Dear Brothers & Sisters,
Last week we began to reflect on how the individualism of today’s society affects us and our community. This week I would like to look back at our origins and see how far we got from it.
The book of Genesis reveals that man was created in the image and likeness of God. There is an ontological unity between the human race, although there is also a distinction on the basis of identity. “Man and woman he created them” (Gn 2:27). Therefore, there is an element of unity that the created man shares with everyone else, but it is manifested differently in their masculinity and femininity. Pope Saint John Paul II uses this argument at the beginning of his famous Wednesday’s catechesis “Human Love in the Divine Plan”, which later became known as the “Theology of the Body.” A similar distinction of personhood in the unity of God can be drawn from this initial argument.

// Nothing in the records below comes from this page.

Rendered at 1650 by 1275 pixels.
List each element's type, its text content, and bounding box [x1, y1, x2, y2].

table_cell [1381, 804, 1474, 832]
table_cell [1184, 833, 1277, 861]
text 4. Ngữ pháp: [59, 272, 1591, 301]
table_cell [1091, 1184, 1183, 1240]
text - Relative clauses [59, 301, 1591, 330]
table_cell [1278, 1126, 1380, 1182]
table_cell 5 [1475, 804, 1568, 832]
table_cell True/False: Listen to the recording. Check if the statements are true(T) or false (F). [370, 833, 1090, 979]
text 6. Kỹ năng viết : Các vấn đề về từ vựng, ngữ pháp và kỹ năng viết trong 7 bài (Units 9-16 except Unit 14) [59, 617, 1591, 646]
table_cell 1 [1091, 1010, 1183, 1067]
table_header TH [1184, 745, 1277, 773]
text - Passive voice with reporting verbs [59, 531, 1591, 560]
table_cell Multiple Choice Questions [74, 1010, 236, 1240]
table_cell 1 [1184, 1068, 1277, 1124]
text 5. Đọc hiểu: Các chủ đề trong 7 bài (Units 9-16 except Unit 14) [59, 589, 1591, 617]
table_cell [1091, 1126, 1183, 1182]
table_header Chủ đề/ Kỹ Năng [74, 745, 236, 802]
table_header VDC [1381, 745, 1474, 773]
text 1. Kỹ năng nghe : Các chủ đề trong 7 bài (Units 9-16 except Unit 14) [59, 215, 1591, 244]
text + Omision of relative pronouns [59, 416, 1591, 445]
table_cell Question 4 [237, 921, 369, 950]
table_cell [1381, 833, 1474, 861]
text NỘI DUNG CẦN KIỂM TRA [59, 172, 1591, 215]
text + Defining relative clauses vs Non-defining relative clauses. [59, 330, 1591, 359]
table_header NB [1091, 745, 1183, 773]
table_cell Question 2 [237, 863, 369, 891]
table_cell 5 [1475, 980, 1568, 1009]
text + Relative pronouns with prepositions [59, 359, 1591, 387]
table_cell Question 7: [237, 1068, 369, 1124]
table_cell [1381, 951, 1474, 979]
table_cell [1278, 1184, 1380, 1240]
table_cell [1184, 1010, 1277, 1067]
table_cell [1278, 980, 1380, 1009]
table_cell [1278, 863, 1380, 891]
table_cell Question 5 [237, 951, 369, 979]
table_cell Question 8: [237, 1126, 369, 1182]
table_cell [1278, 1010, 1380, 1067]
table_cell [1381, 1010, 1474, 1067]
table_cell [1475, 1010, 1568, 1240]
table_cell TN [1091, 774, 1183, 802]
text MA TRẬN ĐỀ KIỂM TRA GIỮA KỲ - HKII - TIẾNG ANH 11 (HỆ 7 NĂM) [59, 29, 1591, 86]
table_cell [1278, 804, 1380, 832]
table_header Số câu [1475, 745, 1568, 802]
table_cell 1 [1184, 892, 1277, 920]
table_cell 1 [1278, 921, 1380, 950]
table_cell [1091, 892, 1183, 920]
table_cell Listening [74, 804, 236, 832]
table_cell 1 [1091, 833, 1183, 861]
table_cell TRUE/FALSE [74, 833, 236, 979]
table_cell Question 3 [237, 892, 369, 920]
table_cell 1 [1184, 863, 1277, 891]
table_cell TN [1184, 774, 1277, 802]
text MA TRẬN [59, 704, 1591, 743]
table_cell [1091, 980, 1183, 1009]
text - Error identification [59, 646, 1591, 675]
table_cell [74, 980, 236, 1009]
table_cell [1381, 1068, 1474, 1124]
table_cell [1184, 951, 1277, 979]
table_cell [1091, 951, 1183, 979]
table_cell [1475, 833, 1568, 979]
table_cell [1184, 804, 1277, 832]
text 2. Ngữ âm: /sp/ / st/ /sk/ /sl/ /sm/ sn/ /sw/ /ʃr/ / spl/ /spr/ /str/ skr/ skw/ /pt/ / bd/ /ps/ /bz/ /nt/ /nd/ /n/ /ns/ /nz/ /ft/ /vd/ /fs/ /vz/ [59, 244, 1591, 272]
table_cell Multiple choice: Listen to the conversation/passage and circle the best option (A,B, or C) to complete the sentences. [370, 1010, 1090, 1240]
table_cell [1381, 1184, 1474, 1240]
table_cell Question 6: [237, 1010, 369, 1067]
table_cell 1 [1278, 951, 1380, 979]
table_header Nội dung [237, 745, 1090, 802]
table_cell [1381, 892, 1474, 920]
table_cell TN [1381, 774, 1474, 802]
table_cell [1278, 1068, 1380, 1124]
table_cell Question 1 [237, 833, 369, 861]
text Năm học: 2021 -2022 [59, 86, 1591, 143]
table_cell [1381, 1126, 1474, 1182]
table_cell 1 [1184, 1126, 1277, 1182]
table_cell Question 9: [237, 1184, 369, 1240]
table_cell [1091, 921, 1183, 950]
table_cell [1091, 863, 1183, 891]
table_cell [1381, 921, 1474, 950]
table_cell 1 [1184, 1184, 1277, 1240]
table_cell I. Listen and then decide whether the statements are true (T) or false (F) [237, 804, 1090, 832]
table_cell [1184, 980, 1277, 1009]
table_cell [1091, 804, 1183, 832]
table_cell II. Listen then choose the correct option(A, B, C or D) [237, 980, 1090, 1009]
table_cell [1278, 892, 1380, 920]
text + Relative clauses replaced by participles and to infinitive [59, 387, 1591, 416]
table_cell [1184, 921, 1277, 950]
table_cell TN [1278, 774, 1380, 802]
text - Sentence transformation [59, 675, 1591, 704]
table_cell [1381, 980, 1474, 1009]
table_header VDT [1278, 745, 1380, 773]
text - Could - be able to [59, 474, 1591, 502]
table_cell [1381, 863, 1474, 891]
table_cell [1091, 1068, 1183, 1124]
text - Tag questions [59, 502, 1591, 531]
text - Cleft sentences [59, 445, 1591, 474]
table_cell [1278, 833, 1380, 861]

Our faith rests on the belief that there is only One God, the almighty Father, the only begotten Son, and the Holy Spirit. (Catechism 233). Although there is a distinction of persons, there is a unity in being. Although the understanding of the Trinity can be very complicated, St. Augustine makes a simple analogy that has more dissimilarities and similarities, but it helps understand a little better the mystery of the Trinity. He compares the relationship between the three persons of the trinity with a married couple who has a child. The husband and wife love each other so much that they are united into one flesh and one spirit and there is a third person as a result of that union, a child. The Father is the eternal Lover, the Son is the beloved, and the Holy Spirit is the eternal Love between the Father and the Son. This is to say that love is what unites the three distinct persons of the Trinity into one being, one God. In a family love is what unites the husband and wife with their child. Therefore, we can conclude that being created in the image and likeness of God means that we are created into a communion of persons, which can go beyond our families. There cannot be love when a person is by himself, as we see in Adam before Eve is created. The great exultation of Adam in meeting Eve is that “finally” there is someone that he can truly love.

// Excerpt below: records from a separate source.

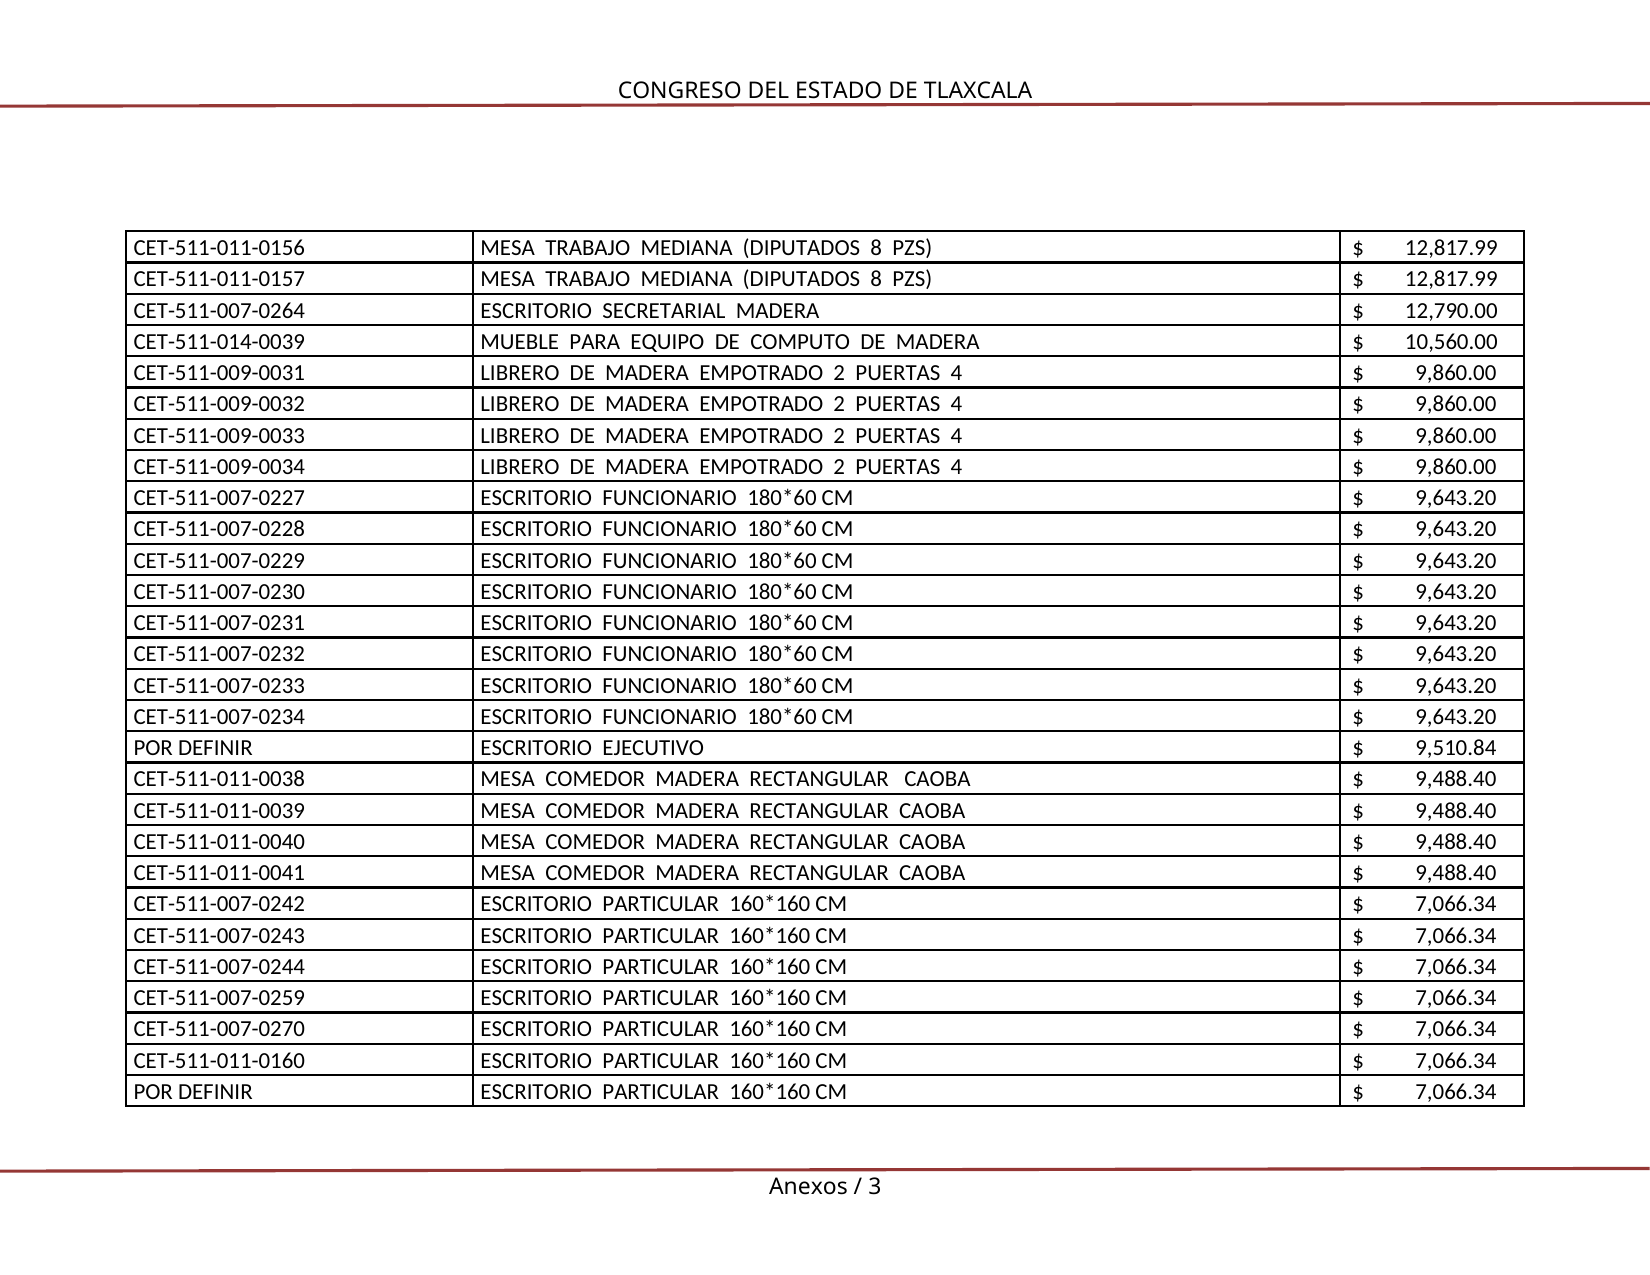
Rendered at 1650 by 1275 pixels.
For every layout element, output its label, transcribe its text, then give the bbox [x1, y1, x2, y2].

table_cell ESCRITORIO PARTICULAR 160*160 CM [474, 889, 1339, 918]
table_cell ESCRITORIO FUNCIONARIO 180*60 CM [474, 701, 1339, 730]
table_cell $ 12,817.99 [1341, 232, 1523, 261]
table_cell $ 12,817.99 [1341, 264, 1523, 293]
table_cell $ 9,488.40 [1341, 795, 1523, 824]
table_cell POR DEFINIR [127, 1076, 472, 1105]
table_cell CET-511-007-0229 [127, 545, 472, 574]
table_cell CET-511-011-0160 [127, 1045, 472, 1074]
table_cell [474, 232, 1339, 261]
table_cell ESCRITORIO FUNCIONARIO 180*60 CM [474, 607, 1339, 636]
table_cell MESA TRABAJO MEDIANA (DIPUTADOS 8 PZS) [474, 264, 1339, 293]
table_cell $ 7,066.34 [1341, 920, 1523, 949]
table_cell $ 9,643.20 [1341, 482, 1523, 511]
table_cell LIBRERO DE MADERA EMPOTRADO 2 PUERTAS 4 [474, 420, 1339, 449]
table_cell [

This leads back into our daily lives. The individualistic man wants to be isolated by himself so that people would not bother him or just leave him alone. He does not necessarily need to be completely alone, but rather he can close himself in a circle of friends, household, etc. The moment in which we close ourselves to others, we start losing our identity as persons. If we are created in the image and likeness of God, and what unites each other is love, then the answer is in loving others, not in closing ourselves to others. Because of sin, we can be afraid of being hurt by others, or we are distrustful of each other’s intentions, causing a separation/barrier from each other. I should add that this can also happen inside the families, households, communities, and parishes. As we pointed out last week, we cannot love each other unless we know each other. To know a person is not to know things about him or her. I often use the example that we all know Tom Brady. However, we don’t really know him. We know things about him. There is no relationship between us and him. And without a relationship, there can be no love. Just as in the Trinity, it is the relationship between three distinct persons that makes the unity in love. Once more, if we are created in the image and likeness of God, therefore we are created for and from a relationship of love, not loneliness and isolation.

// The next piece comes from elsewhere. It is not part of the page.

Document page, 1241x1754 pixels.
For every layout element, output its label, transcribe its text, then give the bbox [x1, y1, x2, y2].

We may think that we are Ok, or that we can handle adverse moments by ourselves, but the truth is that we can’t. We need one another as a community. God created us to be in communion with one another, and not in isolation. As we can “push” people away from us as a defense mechanism, we should instead “embrace” one another. In tragic moments, our country has come together as a way to support one another, but sadly this only happens sporadically and it’s for a short time. However, these moments show us that we can be this supportive community. We can come together. On a personal scale, when our loved ones are sick, or pass away, our families come together to support one another. We do have the ability, but sometimes it lacks desire or intentionality. Building a community takes time, but if we don’t take the first step, we will never get there. Once we build the community, the relationships come together as we see St. Paul writing to the community of Galatia, “There is neither Jew nor Greek, there is neither slave nor free person, there is no male and female; for you are all one in Christ Jesus.” Therefore, if today you feel called to enter into a relationship of love, also known as “communion”, with Christ, then we need to enter in a relationship with one another.